• _Exercise inputs_
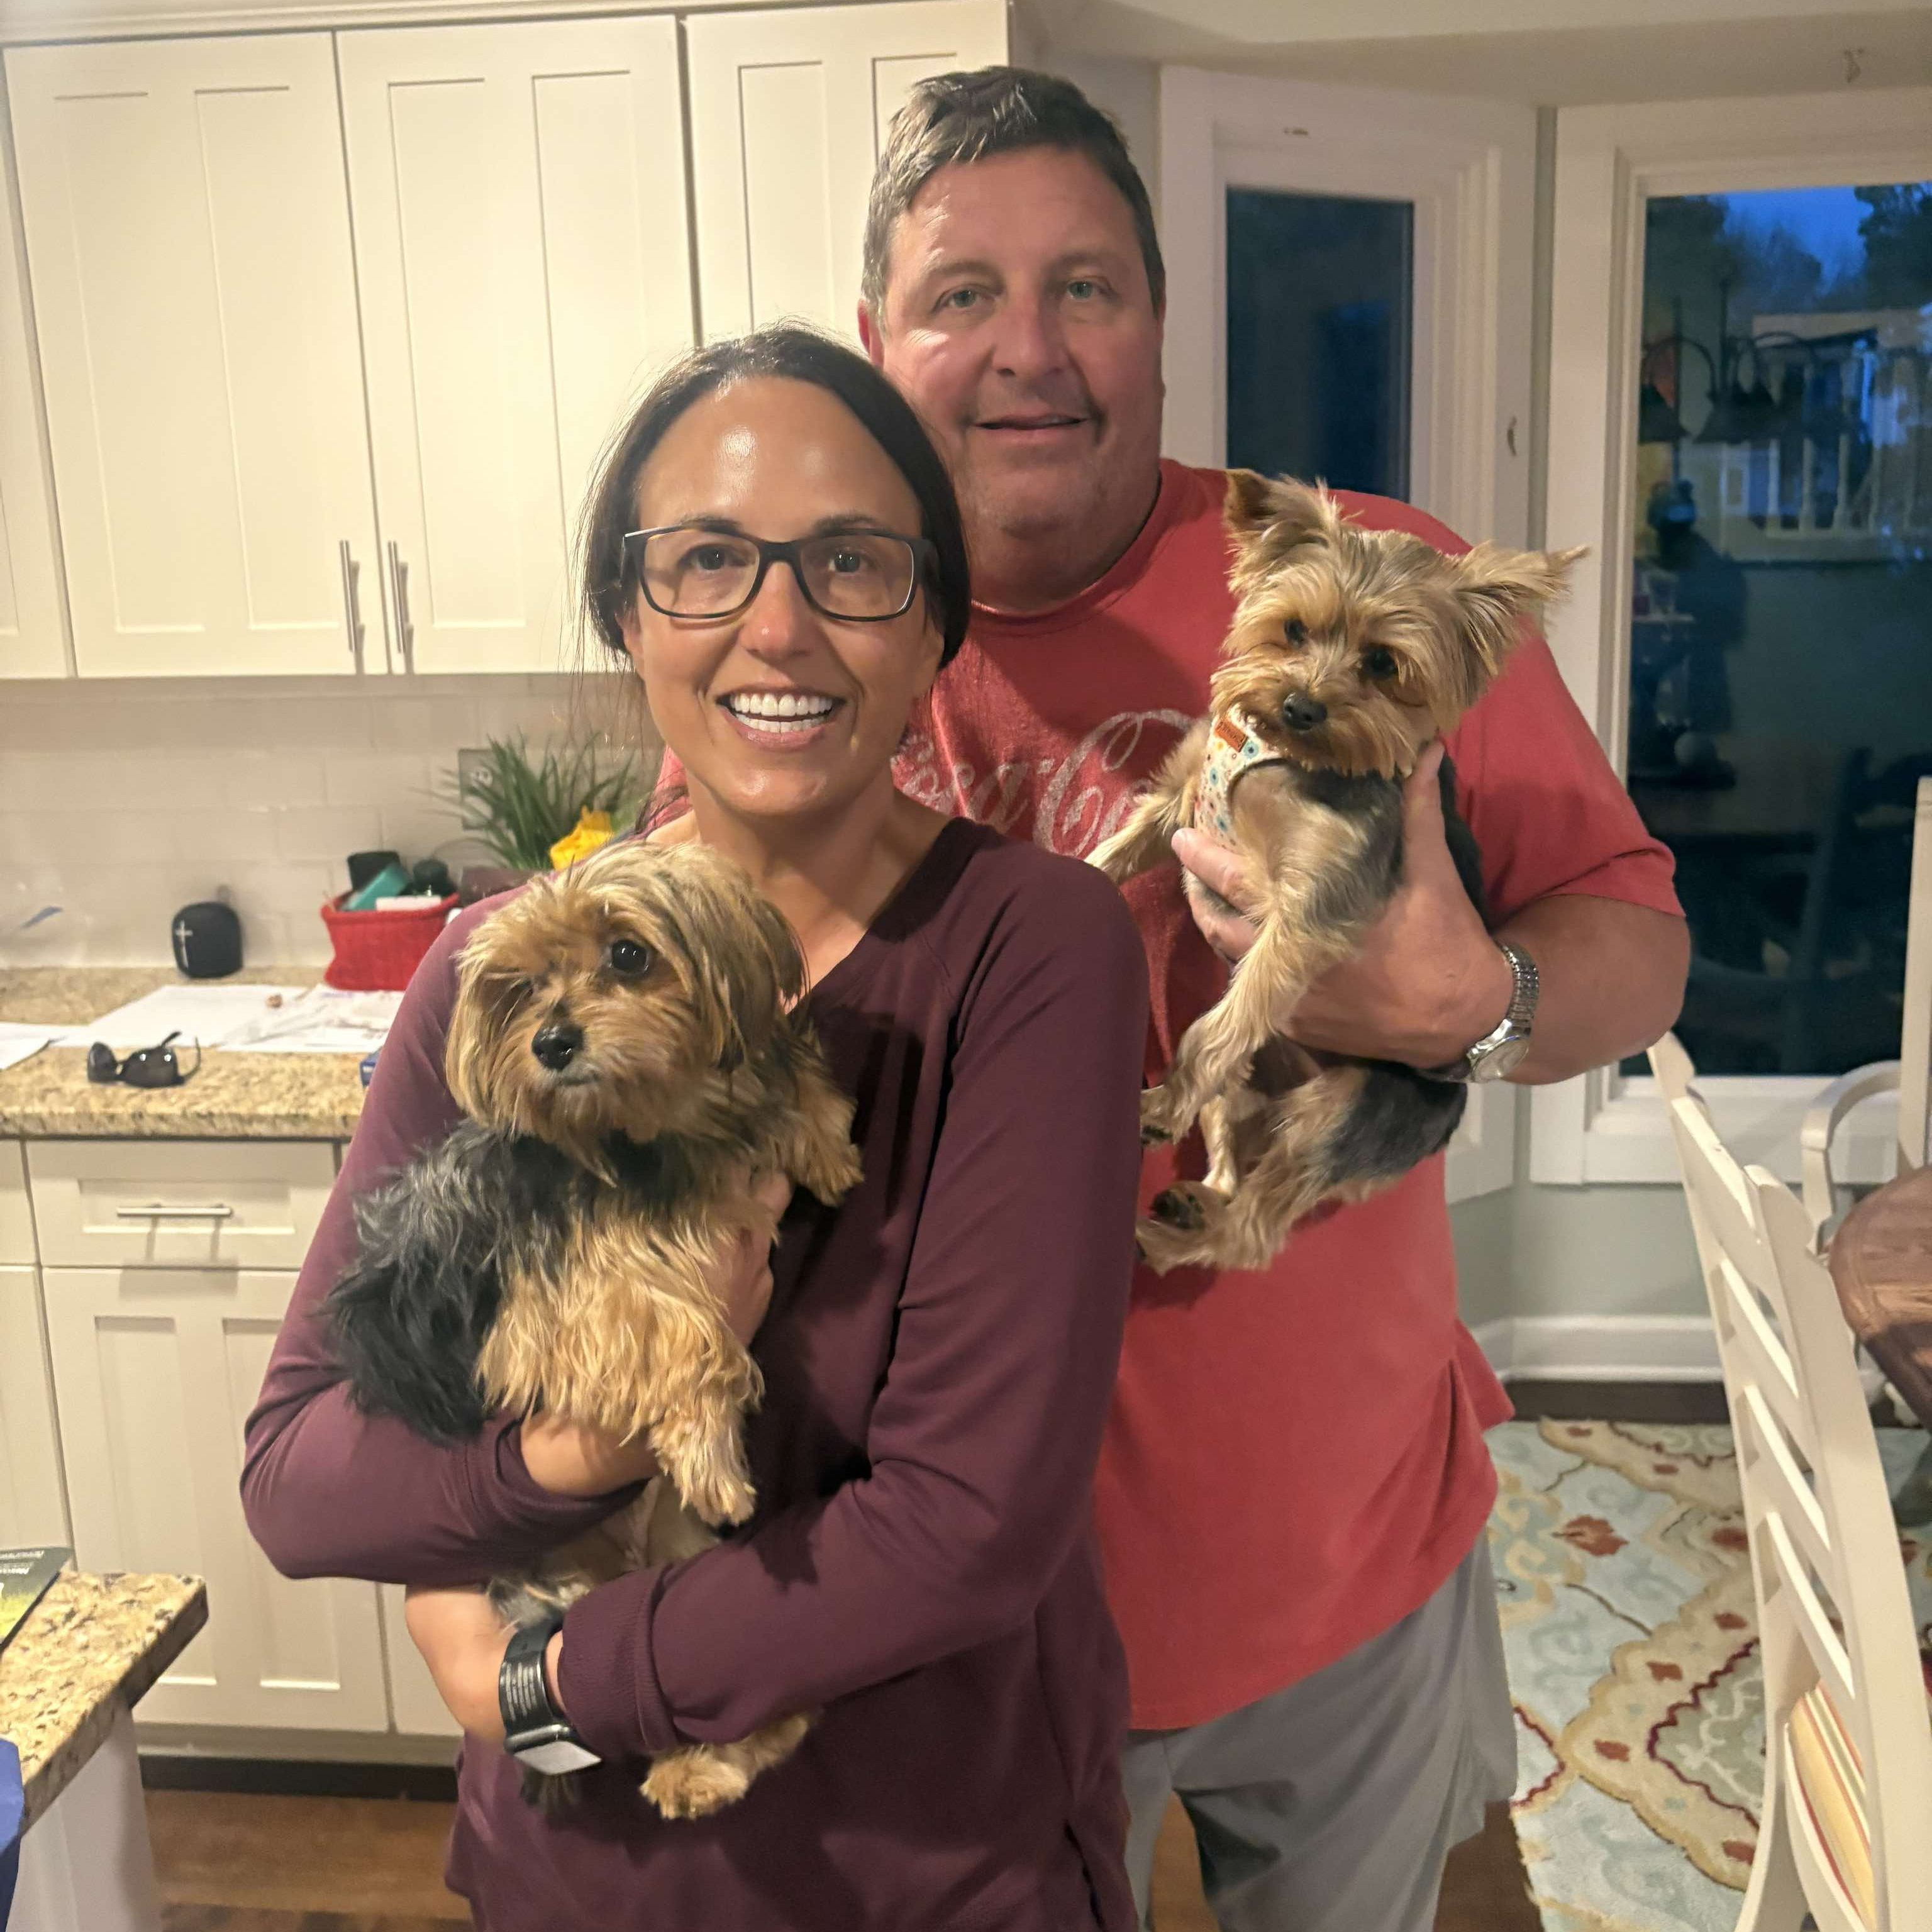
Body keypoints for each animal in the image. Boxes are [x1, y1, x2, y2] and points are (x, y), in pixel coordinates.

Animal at [326, 836, 863, 1818]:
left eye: (628, 954)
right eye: (520, 988)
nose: (551, 1042)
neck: (647, 1127)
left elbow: (790, 1091)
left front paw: (820, 1141)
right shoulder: (550, 1318)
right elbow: (683, 1329)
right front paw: (711, 1451)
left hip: (673, 1554)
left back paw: (710, 1761)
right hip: (558, 1571)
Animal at [1089, 471, 1582, 1273]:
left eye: (1382, 663)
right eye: (1292, 630)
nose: (1300, 705)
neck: (1286, 758)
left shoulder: (1311, 908)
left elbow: (1223, 1022)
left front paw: (1162, 1104)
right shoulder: (1180, 802)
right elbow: (1112, 856)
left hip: (1343, 1110)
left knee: (1256, 1229)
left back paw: (1163, 1234)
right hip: (1253, 1094)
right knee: (1231, 1146)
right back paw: (1194, 1203)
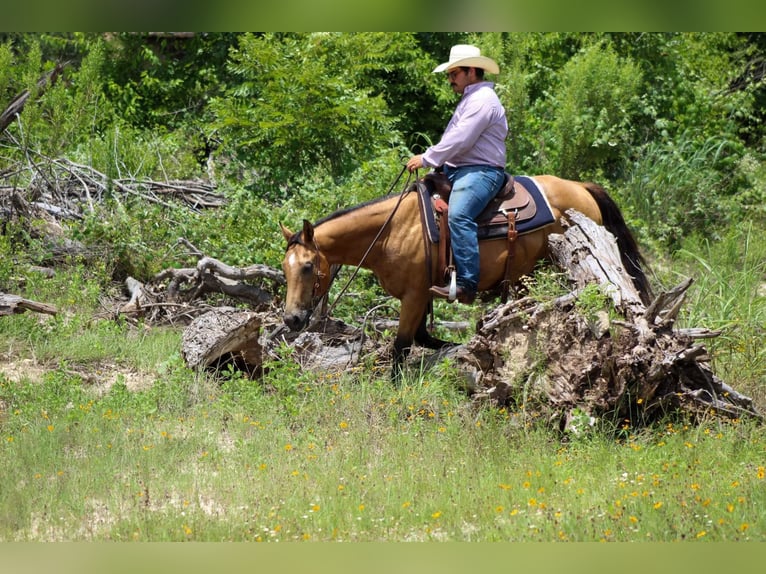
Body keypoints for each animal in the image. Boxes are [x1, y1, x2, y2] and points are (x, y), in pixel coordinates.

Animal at [280, 174, 652, 376]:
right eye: (285, 268)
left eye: (308, 266)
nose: (292, 319)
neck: (390, 231)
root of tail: (581, 188)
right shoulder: (423, 296)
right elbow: (424, 339)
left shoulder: (414, 295)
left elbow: (402, 346)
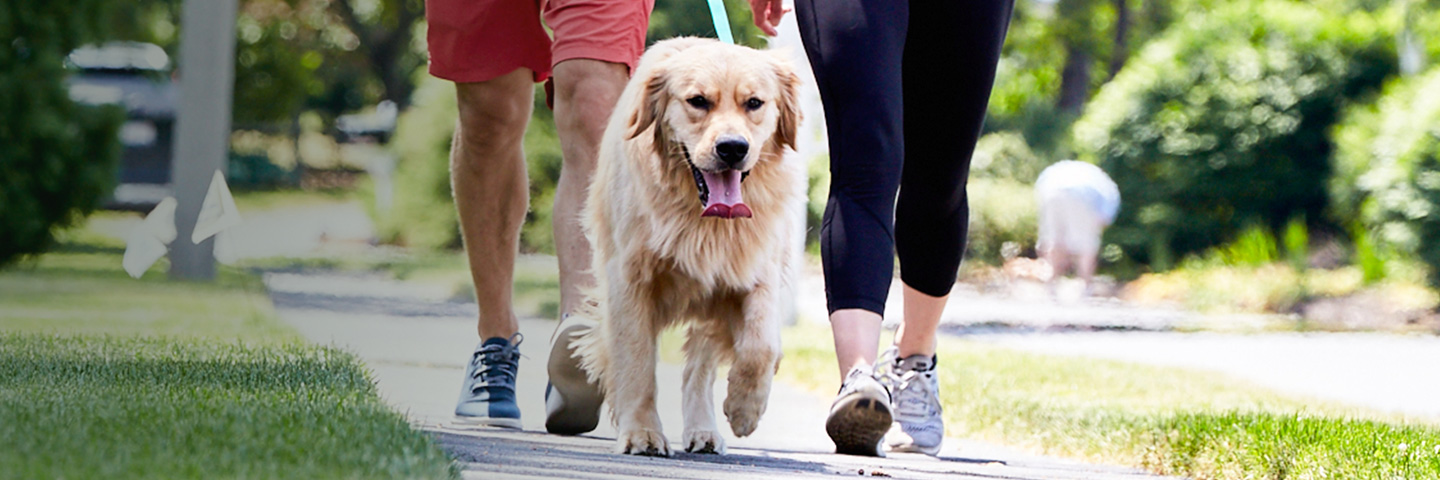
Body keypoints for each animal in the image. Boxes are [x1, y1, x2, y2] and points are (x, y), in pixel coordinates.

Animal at [567, 38, 806, 455]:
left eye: (754, 103)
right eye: (698, 101)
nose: (732, 148)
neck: (703, 220)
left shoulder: (757, 273)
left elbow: (762, 346)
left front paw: (744, 408)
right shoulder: (628, 280)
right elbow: (637, 361)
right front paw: (642, 431)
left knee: (698, 369)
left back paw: (704, 430)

• _What needs to be done_
Copy the records above precisely, and leave every image out of the copy.

• _Task response_
Body keypoints for each animal in the image. Boxes are [x1, y1, x2, y2] and points are (x, y), in pixel coordinates.

Animal at [326, 836, 863, 1818]:
left eye: (628, 954)
right eye: (520, 988)
nose: (551, 1042)
neck: (647, 1127)
left elbow: (790, 1091)
left front paw: (820, 1141)
right shoulder: (550, 1318)
right elbow: (683, 1329)
right front paw: (711, 1451)
left hip: (673, 1554)
left back paw: (710, 1761)
right hip: (558, 1571)
Animal at [1089, 471, 1582, 1273]:
left eye: (1382, 663)
right eye: (1292, 630)
nose: (1300, 705)
neck: (1286, 758)
left shoulder: (1311, 908)
left elbow: (1223, 1022)
left front paw: (1162, 1104)
right shoulder: (1180, 802)
right elbow: (1112, 856)
left hip: (1343, 1110)
left knee: (1256, 1229)
left back paw: (1163, 1234)
right hip: (1253, 1094)
right knee: (1231, 1146)
right back paw: (1194, 1203)
Body keypoints for each animal in the image. Boxes are [x1, y1, x2, y2] and points are (x, y), in pixel coordinates.

Animal at [280, 174, 652, 376]:
right eye: (285, 268)
left eye: (308, 266)
nose: (292, 319)
neck: (390, 231)
root of tail: (581, 188)
right shoulder: (423, 296)
right elbow: (424, 339)
left shoulder: (414, 295)
left elbow: (402, 346)
Body keypoints for each animal in the image. Boxes are [x1, y1, x2, y2] and points are (x, y), in pixel coordinates.

Animal at [567, 38, 806, 455]:
left eye: (754, 103)
right eye: (698, 101)
nose: (732, 148)
neck: (703, 220)
left shoulder: (757, 273)
left elbow: (762, 346)
left front paw: (744, 408)
right shoulder: (628, 280)
right elbow: (637, 361)
right front paw: (642, 431)
left knee: (698, 369)
left back paw: (704, 430)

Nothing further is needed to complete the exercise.